Vivimos en una sociedad profundamente desigual, egoísta, individualista y que pierde el tiempo en batallas ridículas que se pueden pelear desde el sofá sin preocuparnos de lo que podríamos hacer, si es que hay algo, para pelear las batallas grandes. Estamos cansados, agotados, de vivir corriendo, de exigirnos todo el tiempo ser productivos, hacer cosas, lucir bien, cocinar sano, hacer deporte, querer a tus hijos, ver a tus amigos, hacer bien tu trabajo, pagar la hipoteca, la comida, la gasolina, las vacaciones, la vida... Todo es agotador y, a veces, da ganas de mandarlo todo a la mierda. Es así. Estamos frustrados y hartos y encabronados y tristes, pero esto no se cura creyendo que todos tenemos depresión, que la terapia es como un hechizo de un hada madrina y que las pastillas nos salvarán.

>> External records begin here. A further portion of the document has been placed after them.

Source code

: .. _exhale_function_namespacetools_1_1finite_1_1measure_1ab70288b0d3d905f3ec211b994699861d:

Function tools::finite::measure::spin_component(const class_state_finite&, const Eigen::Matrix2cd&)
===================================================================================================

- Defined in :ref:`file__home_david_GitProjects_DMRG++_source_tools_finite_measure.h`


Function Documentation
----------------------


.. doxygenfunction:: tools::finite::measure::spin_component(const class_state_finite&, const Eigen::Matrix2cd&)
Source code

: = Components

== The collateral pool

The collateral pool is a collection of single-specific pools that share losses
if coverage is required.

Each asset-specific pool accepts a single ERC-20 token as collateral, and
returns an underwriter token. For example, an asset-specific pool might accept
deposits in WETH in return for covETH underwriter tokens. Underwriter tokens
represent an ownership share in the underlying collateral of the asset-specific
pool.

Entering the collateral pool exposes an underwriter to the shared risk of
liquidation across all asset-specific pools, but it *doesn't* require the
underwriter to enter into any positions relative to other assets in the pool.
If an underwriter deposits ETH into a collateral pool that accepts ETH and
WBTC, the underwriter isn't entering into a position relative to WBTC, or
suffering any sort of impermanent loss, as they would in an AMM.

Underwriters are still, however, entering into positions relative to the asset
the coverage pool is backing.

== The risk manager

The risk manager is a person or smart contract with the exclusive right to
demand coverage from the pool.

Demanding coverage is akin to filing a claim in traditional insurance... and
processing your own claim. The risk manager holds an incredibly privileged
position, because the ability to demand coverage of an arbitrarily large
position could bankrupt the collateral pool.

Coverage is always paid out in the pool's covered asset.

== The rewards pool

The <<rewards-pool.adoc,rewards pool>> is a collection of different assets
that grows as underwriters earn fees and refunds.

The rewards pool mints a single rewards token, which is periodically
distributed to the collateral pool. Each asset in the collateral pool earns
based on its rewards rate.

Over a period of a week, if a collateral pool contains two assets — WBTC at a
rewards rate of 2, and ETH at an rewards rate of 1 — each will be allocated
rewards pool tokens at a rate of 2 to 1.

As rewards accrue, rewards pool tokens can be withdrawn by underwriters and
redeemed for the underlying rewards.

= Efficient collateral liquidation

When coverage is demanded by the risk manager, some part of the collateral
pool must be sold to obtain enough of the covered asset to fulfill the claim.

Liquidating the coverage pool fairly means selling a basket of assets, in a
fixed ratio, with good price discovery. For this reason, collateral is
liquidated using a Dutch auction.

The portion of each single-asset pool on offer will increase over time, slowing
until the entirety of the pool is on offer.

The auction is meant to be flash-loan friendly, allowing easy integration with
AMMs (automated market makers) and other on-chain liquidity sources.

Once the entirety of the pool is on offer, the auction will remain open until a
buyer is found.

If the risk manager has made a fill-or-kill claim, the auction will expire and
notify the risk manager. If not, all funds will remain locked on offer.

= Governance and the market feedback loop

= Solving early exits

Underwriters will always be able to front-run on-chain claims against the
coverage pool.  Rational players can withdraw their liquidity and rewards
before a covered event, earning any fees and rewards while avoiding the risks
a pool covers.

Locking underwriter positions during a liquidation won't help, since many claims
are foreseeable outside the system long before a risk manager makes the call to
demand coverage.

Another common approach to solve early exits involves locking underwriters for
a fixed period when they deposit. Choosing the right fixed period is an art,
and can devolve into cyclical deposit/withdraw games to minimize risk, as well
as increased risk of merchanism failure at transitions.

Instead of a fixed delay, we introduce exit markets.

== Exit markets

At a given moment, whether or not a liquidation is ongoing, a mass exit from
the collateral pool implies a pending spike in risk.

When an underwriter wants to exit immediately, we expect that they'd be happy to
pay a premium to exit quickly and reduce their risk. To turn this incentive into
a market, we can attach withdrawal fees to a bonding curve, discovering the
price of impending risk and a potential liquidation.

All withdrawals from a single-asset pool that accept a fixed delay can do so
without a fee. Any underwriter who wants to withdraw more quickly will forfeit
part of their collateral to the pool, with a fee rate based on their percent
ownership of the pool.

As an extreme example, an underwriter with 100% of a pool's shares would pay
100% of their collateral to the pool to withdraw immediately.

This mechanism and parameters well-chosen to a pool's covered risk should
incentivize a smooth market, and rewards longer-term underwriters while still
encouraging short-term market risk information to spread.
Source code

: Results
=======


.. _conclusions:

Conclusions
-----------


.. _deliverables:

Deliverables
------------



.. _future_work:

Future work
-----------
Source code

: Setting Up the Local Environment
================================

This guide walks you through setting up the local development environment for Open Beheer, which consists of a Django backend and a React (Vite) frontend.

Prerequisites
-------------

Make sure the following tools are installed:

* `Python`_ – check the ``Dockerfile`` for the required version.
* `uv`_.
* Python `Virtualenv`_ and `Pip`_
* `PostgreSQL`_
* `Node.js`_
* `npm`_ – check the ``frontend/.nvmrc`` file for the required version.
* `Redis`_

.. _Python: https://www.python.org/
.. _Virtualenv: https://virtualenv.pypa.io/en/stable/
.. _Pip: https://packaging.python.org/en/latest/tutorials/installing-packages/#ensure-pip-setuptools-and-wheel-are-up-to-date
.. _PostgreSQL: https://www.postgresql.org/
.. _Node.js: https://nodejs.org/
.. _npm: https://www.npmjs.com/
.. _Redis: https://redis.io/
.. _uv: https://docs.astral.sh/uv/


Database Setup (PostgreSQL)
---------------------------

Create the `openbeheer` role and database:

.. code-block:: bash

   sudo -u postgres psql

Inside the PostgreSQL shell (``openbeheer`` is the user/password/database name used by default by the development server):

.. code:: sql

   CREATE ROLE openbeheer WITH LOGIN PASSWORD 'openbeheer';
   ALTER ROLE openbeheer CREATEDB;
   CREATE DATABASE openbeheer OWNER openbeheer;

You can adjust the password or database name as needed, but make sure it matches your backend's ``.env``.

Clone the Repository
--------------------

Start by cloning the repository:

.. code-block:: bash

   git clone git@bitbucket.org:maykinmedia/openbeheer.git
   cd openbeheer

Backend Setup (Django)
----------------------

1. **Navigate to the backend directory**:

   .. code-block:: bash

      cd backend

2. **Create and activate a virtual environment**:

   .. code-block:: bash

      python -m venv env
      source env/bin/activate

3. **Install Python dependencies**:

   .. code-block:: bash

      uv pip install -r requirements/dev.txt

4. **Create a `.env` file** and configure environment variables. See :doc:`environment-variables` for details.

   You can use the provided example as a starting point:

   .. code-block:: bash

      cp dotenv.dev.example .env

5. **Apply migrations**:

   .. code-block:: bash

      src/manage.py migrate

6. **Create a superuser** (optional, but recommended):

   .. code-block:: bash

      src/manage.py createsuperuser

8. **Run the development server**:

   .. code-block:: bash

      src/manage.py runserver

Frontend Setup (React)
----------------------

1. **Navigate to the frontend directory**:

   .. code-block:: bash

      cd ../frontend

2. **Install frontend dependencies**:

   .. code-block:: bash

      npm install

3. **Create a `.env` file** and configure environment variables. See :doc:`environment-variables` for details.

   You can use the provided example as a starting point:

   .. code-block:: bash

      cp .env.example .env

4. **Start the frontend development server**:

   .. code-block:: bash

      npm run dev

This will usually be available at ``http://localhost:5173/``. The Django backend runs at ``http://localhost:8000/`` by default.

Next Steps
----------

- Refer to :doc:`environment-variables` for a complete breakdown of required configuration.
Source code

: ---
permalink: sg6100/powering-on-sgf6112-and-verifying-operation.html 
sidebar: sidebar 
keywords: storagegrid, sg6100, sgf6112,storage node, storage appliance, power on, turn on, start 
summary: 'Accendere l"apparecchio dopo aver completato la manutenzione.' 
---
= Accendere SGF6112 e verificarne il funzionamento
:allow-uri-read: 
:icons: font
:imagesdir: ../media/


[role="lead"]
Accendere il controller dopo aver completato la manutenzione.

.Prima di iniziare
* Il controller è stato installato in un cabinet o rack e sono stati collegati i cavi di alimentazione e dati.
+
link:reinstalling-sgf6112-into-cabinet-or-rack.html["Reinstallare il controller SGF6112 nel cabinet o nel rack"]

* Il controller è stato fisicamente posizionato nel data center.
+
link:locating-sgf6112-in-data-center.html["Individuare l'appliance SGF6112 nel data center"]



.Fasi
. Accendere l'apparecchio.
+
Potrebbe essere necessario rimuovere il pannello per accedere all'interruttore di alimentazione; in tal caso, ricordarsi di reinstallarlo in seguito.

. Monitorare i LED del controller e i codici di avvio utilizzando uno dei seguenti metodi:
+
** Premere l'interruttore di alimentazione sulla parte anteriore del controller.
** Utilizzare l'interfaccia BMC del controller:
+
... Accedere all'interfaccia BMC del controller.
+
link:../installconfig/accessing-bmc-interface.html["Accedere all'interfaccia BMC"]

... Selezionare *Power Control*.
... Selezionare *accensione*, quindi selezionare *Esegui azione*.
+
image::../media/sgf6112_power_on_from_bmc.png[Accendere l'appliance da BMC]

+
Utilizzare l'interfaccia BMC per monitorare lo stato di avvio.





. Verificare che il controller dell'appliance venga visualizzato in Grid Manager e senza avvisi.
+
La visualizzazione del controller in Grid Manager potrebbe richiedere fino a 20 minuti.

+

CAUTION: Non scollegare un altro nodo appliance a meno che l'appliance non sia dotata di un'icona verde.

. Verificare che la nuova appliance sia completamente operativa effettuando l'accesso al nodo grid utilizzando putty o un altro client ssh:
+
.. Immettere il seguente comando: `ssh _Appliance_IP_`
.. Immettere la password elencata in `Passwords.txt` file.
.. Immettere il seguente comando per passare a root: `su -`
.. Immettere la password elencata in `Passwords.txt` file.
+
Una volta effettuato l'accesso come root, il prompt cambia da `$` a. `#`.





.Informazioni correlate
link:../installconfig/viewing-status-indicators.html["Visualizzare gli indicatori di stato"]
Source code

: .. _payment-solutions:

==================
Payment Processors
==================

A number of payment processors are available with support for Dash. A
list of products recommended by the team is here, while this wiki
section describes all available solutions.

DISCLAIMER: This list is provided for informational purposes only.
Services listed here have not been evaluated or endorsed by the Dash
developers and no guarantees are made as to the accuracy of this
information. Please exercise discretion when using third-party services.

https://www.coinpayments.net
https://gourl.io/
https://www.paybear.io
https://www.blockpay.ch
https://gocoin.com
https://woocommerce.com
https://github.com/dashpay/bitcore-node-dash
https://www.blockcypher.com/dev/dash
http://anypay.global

Como he dicho antes, hemos pasado de que nadie lo mencionara a que ahora todo el mundo tenga un problema de salud mental y tan malo era una cosa como la otra, porque antes te daba vergüenza hablarlo y, ahora, si estás enfermo y lo cuentas te vas a encontrar con respuestas como «yo estoy igual». Y no es verdad y, además, es una respuesta que duele igual que cuando te decian "lo que tienes que hacer es animarte".
No todo es una depresión. Y menos mal.